Esther doesn’t know why she’s shivering—didn’t even realize she was until he said something. She shakes her head, and answers, “No, Daddy. I guess I’
m just a little overwhelmed with…everything.” She waves her hands, encompassing the house, the two of them, even the town outside.
“Ah.” Benjamin never expected to be a father: thought that blessing was reserved for someone else, someone better and wiser and luckier than him. Now that he has his little girl, he’s going to do as well by her as he can. He made that promise the day she was born. He’s never broken it. “You know, peach, if you need to go stay with your Aunt Shira…”
“I don’t want to stay with Aunt Shira,” says Esther firmly. “I want to stay with you. I promised Mom I wouldn’t let you be alone. She said you wallow.”
Benjamin grimaces. “I suppose that’s true,” he says, in the careful, fragile tone of a man who is still adjusting to the idea of being a widower: still coming to terms with the existence of a world where his wife is not waiting in the next room, ready and even eager to step in and make the business of parenting a little easier to bear. He has so much to learn. He has so much motivation.
Esther’s face is turned toward his, the light that slants through the carnival glass windows painting her skin in pinks and greens, and it doesn’t matter that he’s a simulation drawn from her own memories of her father: he loves her so much he could fill the world with loving. She has never been more beautiful, and he has never needed her more.
Benjamin Hoffman, dead for nearly twenty years, resurrected by a computer program that had barely been conceived of when he was still among the living, takes that girl in his arms, and holds her like he never, never wants to let her go.

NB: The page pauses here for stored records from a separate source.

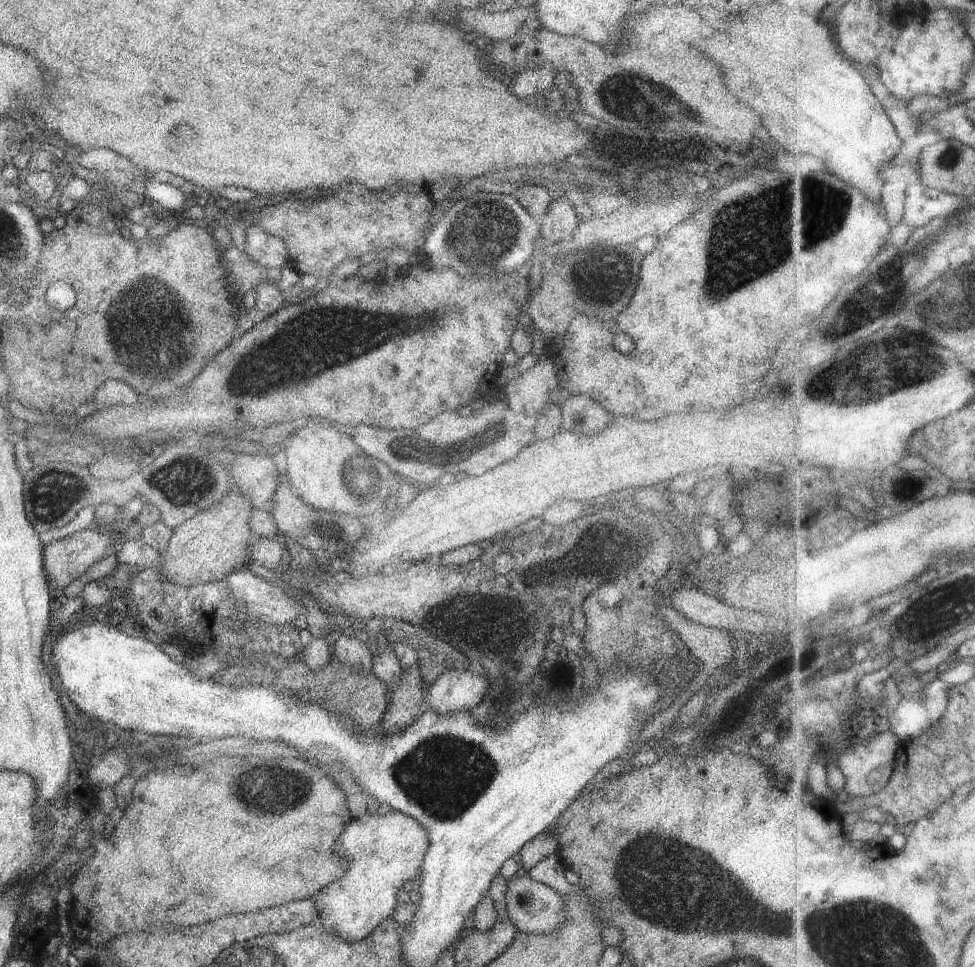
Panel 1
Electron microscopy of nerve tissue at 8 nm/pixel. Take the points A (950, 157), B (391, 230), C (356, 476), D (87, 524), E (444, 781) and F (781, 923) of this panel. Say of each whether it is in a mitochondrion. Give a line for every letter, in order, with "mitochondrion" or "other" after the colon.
A: mitochondrion
B: other
C: mitochondrion
D: other
E: mitochondrion
F: mitochondrion

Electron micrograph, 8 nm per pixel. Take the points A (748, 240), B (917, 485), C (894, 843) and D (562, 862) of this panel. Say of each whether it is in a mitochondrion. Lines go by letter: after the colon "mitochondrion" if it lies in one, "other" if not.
A: mitochondrion
B: mitochondrion
C: other
D: other

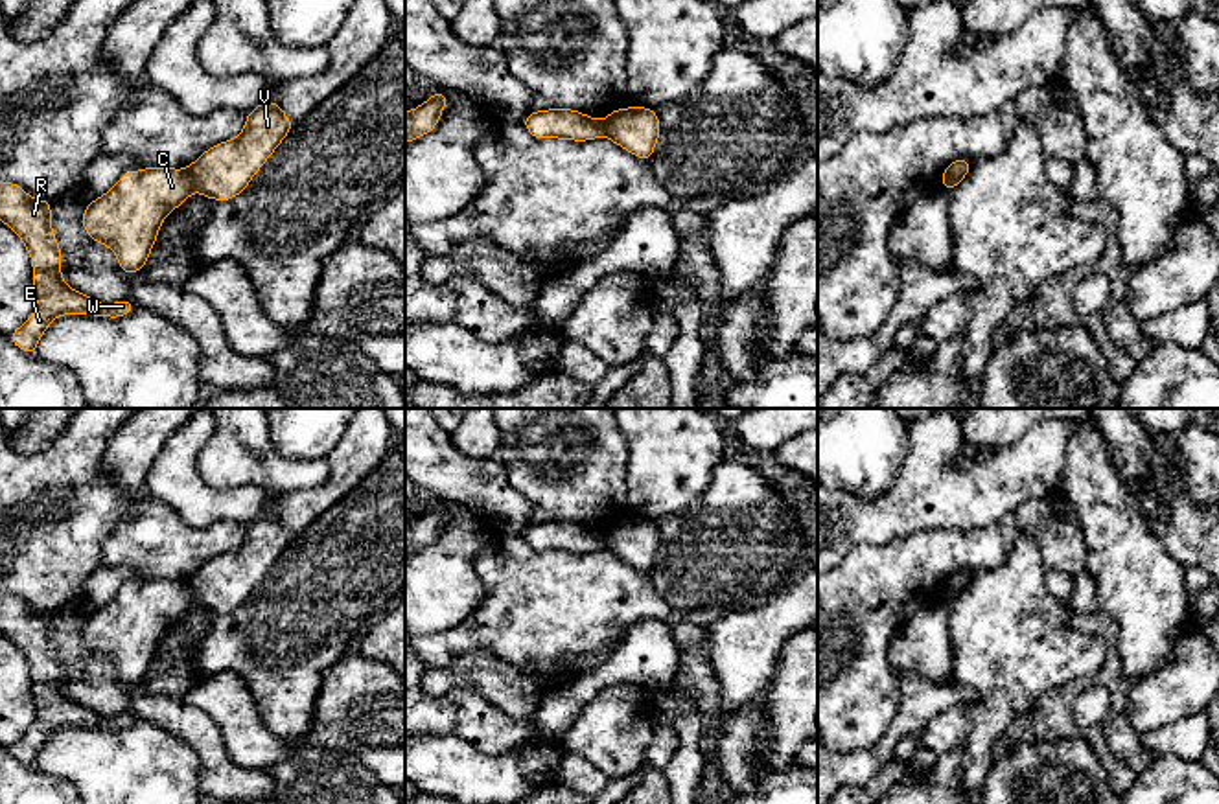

“AND SHE'S under,” said the technician, sounding profoundly satisfied with himself. He leaned back in his chair, cracking his knuckles theatrically, like a conductor getting ready to start his finest symphony. “Dr. Webb?”
“Esther Hoffman, age thirty-four,” said Dr. Webb. Her tone was distant, almost clinical. It sounded like she was reading from a file, despite her empty hands. “Her father, Benjamin Hoffman, was convicted of child abuse and kidnapping when she was fifteen, leaving her in the custody of her maternal aunt. All charges were later dropped and his conviction overturned when it was discovered that his accusers had been guided by an unethical psychologist helping them to recover ‘buried’ memories. Unfortunately for Mr. Hoffman, vindication came too late: he had died in prison the previous year. Esther never forgave the system for failing her father, or the psychologist who’d effectively painted the target on his back, marking him as a stranger and a danger to the people of their new hometown.”